Top of Extracted information

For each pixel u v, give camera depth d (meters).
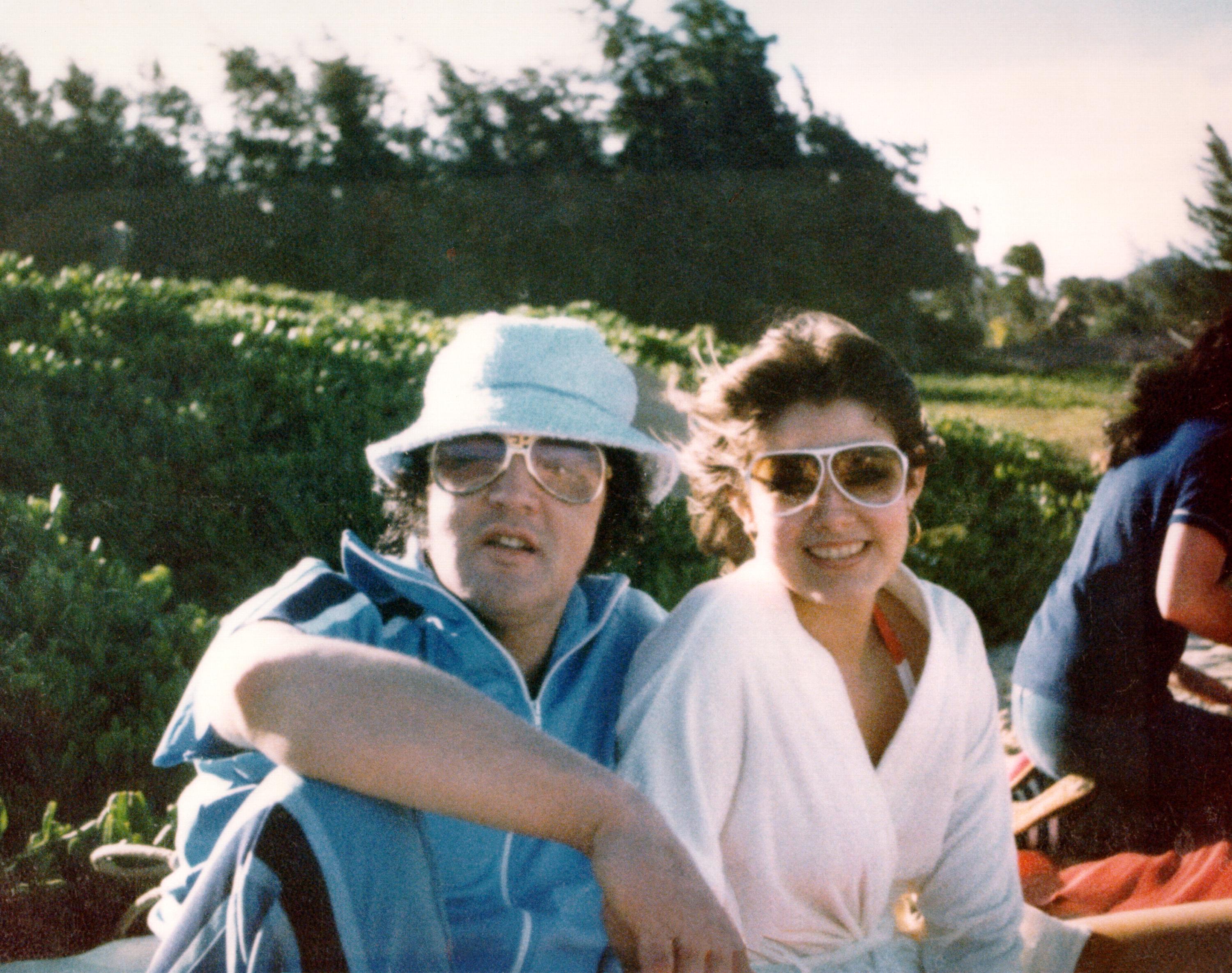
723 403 1.73
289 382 4.79
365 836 1.24
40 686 2.33
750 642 1.63
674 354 7.39
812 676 1.65
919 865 1.82
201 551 3.85
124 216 10.66
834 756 1.64
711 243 13.45
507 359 1.60
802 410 1.67
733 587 1.72
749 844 1.66
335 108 11.50
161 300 5.87
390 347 6.30
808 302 13.32
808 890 1.67
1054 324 11.59
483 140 12.78
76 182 10.48
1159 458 2.62
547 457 1.55
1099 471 2.93
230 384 4.70
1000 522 5.25
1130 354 10.20
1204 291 8.50
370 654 1.27
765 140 13.38
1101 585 2.69
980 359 12.45
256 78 10.85
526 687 1.60
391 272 12.51
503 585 1.55
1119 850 2.64
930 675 1.70
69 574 2.66
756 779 1.65
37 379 4.32
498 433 1.54
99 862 1.85
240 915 1.22
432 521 1.59
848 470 1.63
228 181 11.44
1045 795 2.71
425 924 1.30
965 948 1.82
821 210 13.22
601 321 9.81
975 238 12.16
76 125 10.41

Bottom of Extracted information

• _Task instructions_:
With all pictures omitted, repeat every record above word for word.

• _Answer to the problem_:
For each pixel u v, give camera depth d (meters).
723 403 1.73
289 382 4.79
365 836 1.24
40 686 2.33
750 642 1.63
674 354 7.39
812 676 1.65
919 865 1.82
201 551 3.85
124 216 10.66
834 756 1.64
711 243 13.45
507 359 1.60
802 410 1.67
733 587 1.72
749 844 1.66
335 108 11.50
161 300 5.87
390 347 6.30
808 302 13.32
808 890 1.67
1054 324 11.59
483 140 12.78
76 182 10.48
1159 458 2.62
547 457 1.55
1099 471 2.93
230 384 4.70
1000 522 5.25
1130 354 10.20
1204 291 8.50
370 654 1.27
765 140 13.38
1101 585 2.69
980 359 12.45
256 78 10.85
526 687 1.60
391 272 12.51
503 585 1.55
1119 850 2.64
930 675 1.70
69 574 2.66
756 779 1.65
37 379 4.32
498 433 1.54
99 862 1.85
240 915 1.22
432 521 1.59
848 470 1.63
228 181 11.44
1045 795 2.71
425 924 1.30
965 948 1.82
821 210 13.22
601 321 9.81
975 238 12.16
76 125 10.41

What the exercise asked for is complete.